> [Exercise prompt] Return each line of the entries that mentions the word "nose".

> [Data extracts]
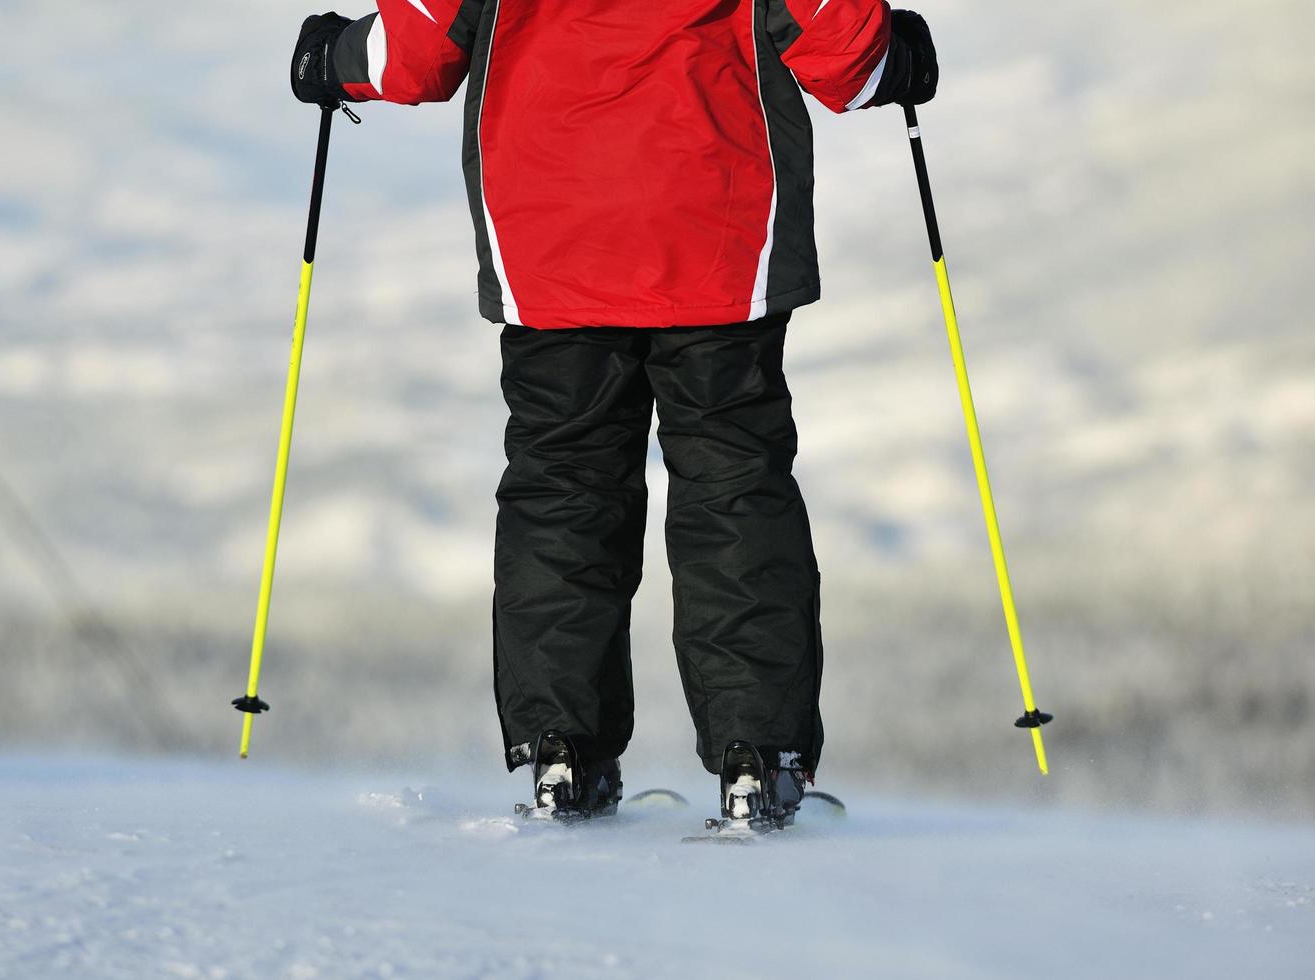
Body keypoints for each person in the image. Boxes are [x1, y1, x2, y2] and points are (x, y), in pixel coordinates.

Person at [289, 1, 937, 830]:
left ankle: (564, 753)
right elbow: (846, 54)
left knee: (562, 485)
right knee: (734, 482)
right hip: (719, 229)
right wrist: (900, 56)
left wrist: (331, 57)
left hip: (550, 238)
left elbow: (415, 53)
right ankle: (759, 760)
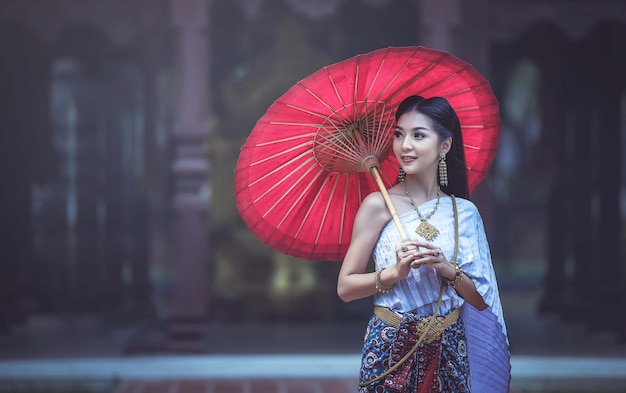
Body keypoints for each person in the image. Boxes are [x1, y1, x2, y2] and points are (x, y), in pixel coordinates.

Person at [337, 95, 510, 392]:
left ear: (445, 145)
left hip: (450, 347)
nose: (405, 145)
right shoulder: (377, 205)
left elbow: (481, 300)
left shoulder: (464, 213)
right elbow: (345, 288)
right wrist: (394, 273)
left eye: (418, 135)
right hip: (391, 344)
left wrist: (446, 268)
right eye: (399, 134)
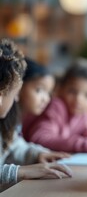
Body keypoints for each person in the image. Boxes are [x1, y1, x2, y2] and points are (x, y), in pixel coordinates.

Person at [0, 38, 72, 188]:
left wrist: (36, 154)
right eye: (14, 94)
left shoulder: (7, 121)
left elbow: (12, 146)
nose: (16, 99)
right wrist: (20, 172)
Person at [22, 58, 87, 153]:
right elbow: (39, 138)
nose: (78, 99)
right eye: (72, 91)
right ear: (60, 89)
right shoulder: (56, 106)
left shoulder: (83, 113)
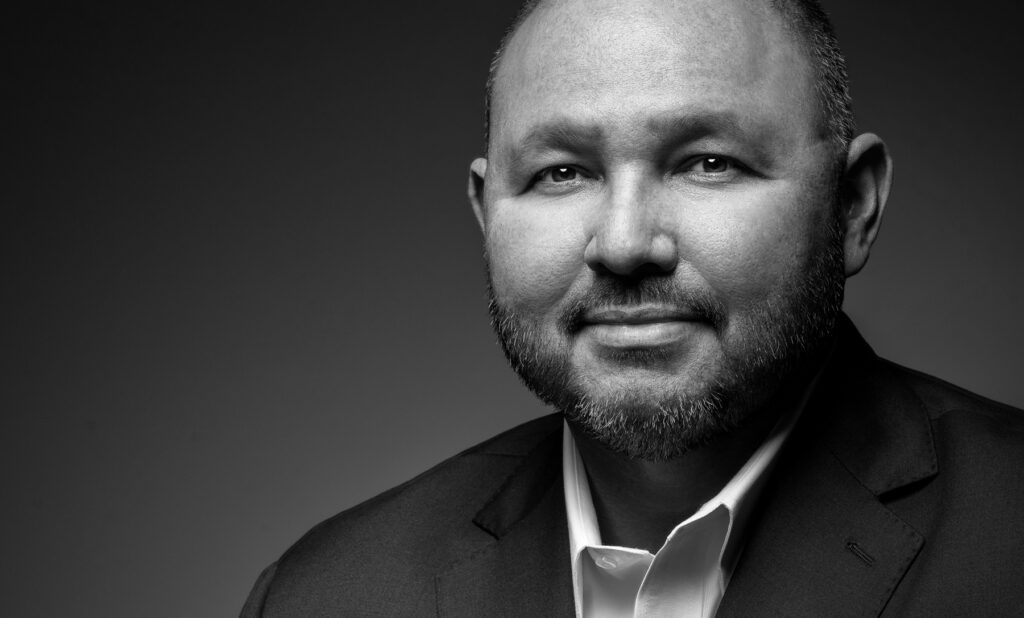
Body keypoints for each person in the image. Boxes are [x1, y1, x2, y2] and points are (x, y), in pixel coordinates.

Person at [241, 0, 1024, 615]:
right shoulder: (329, 597)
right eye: (560, 172)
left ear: (852, 206)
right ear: (487, 217)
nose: (622, 243)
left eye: (708, 162)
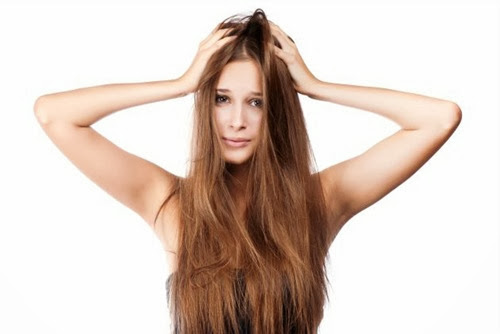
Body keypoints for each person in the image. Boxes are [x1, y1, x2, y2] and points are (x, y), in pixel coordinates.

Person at [33, 8, 461, 334]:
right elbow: (54, 115)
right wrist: (181, 85)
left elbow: (438, 118)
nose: (237, 120)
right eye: (221, 99)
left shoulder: (319, 200)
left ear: (277, 112)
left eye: (256, 102)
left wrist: (315, 88)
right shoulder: (170, 202)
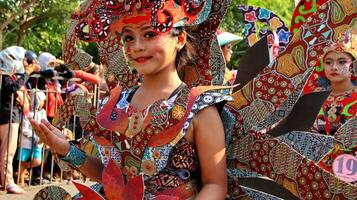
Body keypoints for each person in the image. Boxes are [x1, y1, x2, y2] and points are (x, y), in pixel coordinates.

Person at [30, 1, 228, 199]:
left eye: (150, 34)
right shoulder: (116, 103)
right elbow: (110, 176)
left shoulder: (200, 107)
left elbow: (215, 185)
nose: (137, 46)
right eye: (128, 37)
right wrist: (66, 149)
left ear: (180, 39)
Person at [0, 46, 39, 194]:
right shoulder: (5, 75)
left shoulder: (9, 74)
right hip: (7, 115)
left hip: (11, 115)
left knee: (8, 151)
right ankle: (8, 182)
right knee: (7, 151)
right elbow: (13, 88)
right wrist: (27, 73)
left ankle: (6, 180)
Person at [17, 91, 47, 187]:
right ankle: (20, 180)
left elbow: (44, 124)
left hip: (38, 141)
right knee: (22, 160)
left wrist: (43, 137)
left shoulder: (43, 112)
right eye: (42, 101)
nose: (43, 103)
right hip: (27, 140)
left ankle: (26, 167)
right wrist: (35, 136)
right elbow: (24, 129)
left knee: (37, 161)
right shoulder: (27, 113)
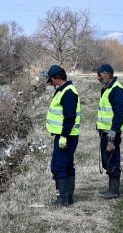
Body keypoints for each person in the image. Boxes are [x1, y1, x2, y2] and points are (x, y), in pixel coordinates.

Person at [45, 64, 81, 206]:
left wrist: (64, 136)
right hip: (64, 135)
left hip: (67, 136)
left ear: (58, 78)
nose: (51, 83)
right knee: (66, 165)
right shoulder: (63, 90)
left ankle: (63, 199)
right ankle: (68, 198)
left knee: (59, 166)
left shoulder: (68, 93)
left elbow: (70, 117)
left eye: (52, 80)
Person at [96, 64, 123, 199]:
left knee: (112, 159)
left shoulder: (116, 90)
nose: (97, 78)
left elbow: (119, 114)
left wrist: (114, 131)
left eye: (99, 75)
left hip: (112, 133)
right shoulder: (106, 89)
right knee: (107, 159)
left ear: (107, 74)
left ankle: (114, 191)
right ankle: (111, 189)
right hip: (105, 131)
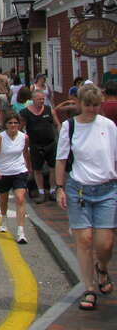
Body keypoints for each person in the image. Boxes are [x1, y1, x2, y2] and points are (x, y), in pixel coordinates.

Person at [55, 84, 117, 311]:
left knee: (105, 243)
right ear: (80, 104)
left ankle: (102, 268)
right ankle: (89, 288)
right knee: (84, 240)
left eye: (95, 105)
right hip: (78, 189)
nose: (91, 109)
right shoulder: (69, 127)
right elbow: (61, 160)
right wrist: (59, 188)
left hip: (107, 189)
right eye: (88, 105)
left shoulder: (108, 126)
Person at [0, 111, 31, 244]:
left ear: (19, 124)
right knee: (4, 199)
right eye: (10, 123)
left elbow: (25, 154)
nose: (13, 125)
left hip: (19, 171)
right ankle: (4, 219)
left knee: (20, 198)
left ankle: (20, 232)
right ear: (6, 124)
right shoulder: (0, 137)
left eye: (15, 123)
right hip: (3, 172)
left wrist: (28, 169)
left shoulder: (24, 137)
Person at [21, 89, 59, 203]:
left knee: (53, 168)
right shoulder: (25, 113)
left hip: (50, 143)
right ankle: (41, 192)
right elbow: (20, 129)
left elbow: (57, 124)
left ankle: (52, 191)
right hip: (35, 145)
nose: (41, 101)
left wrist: (61, 137)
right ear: (33, 100)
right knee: (37, 169)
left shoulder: (49, 110)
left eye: (43, 99)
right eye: (39, 99)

> [Written answer]
nose: (405, 145)
nose: (16, 99)
nose: (78, 99)
nose: (622, 243)
nose: (237, 120)
nose: (137, 46)
nose: (43, 103)
nose: (51, 83)
nose: (97, 78)
nose: (91, 109)
nose: (13, 125)
nose: (41, 101)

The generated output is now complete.